1. Loop van het geding Van belanghebbende is ter griffie een beroepschrift
ontvangen op 30 september 1992, ingediend door mr. A als zijn gemachtigde
en gericht tegen de uitspraak van de inspecteur met dagtekening 7 augustus
1992 betreffende de aan belanghebbende opgelegde aanslag in de
inkomstenbelasting voor het jaar 1988. Het beroepschrift is aangevuld bij
schrijven van 26 februari 1993. De aanslag is berekend naar een belastbaar
inkomen van ƒ 187.679,= waarvan ƒ 125.000,= belast naar het hoge
bijzondere tarief en is bij de bestreden uitspraak gehandhaafd.

Het beroep strekt tot vernietiging van de uitspraak en vermindering van
de aanslag tot een berekend naar een belastbaar inkomen van ƒ 112.679,=
waarvan ƒ 50.000,= belast naar het hoge bijzonder tarief De inspecteur
heeft een vertoogschrift ingediend en concludeert tot bevestiging van de
uitspraak.

Met toestemming van de Voorzitter heeft de gemachtigde van belanghebbende
een conclusie van repliek ingezonden. De inspecteur heeft gereageerd met
een conclusie van dupliek.

Ter zitting van 18 maart 1994 zijn verschenen belanghebbende, de
gemachtigde van belanghebbende en de inspecteur B vergezeld van C.

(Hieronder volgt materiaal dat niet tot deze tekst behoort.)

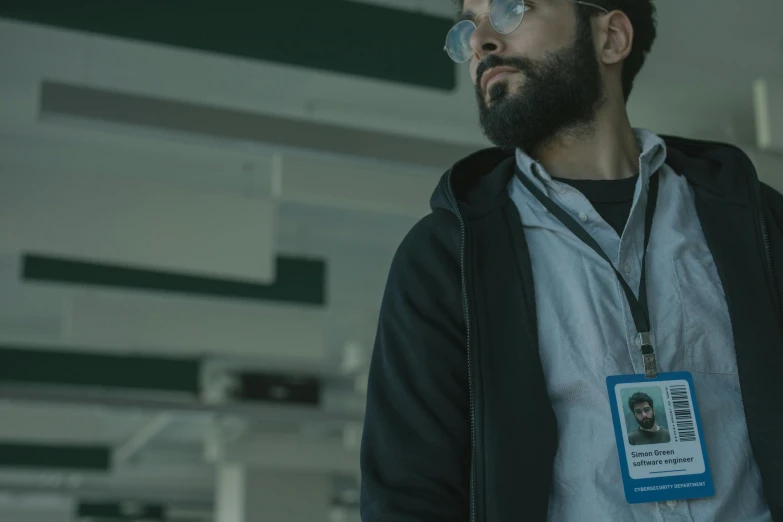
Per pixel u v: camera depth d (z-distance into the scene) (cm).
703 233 163
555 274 155
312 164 720
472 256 154
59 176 685
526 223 161
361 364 1239
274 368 1442
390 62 502
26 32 668
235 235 719
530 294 153
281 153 642
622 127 179
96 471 1529
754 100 752
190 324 1012
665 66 716
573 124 173
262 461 1558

Belanghebbende heeft ter zitting een verklaring van 27 september 1993 van
D en het bezwaarschrift overgelegd. De inspecteur heeft van deze stukken
kennis kunnen nemen en zich erover kunnen uitlaten.

2. Tussen partijen vaststaande feiten. Belanghebbende, geboren 3 maart
1939, was sedert 1981 en tot 1 september 1988 in loondienst werkzaam bij
D.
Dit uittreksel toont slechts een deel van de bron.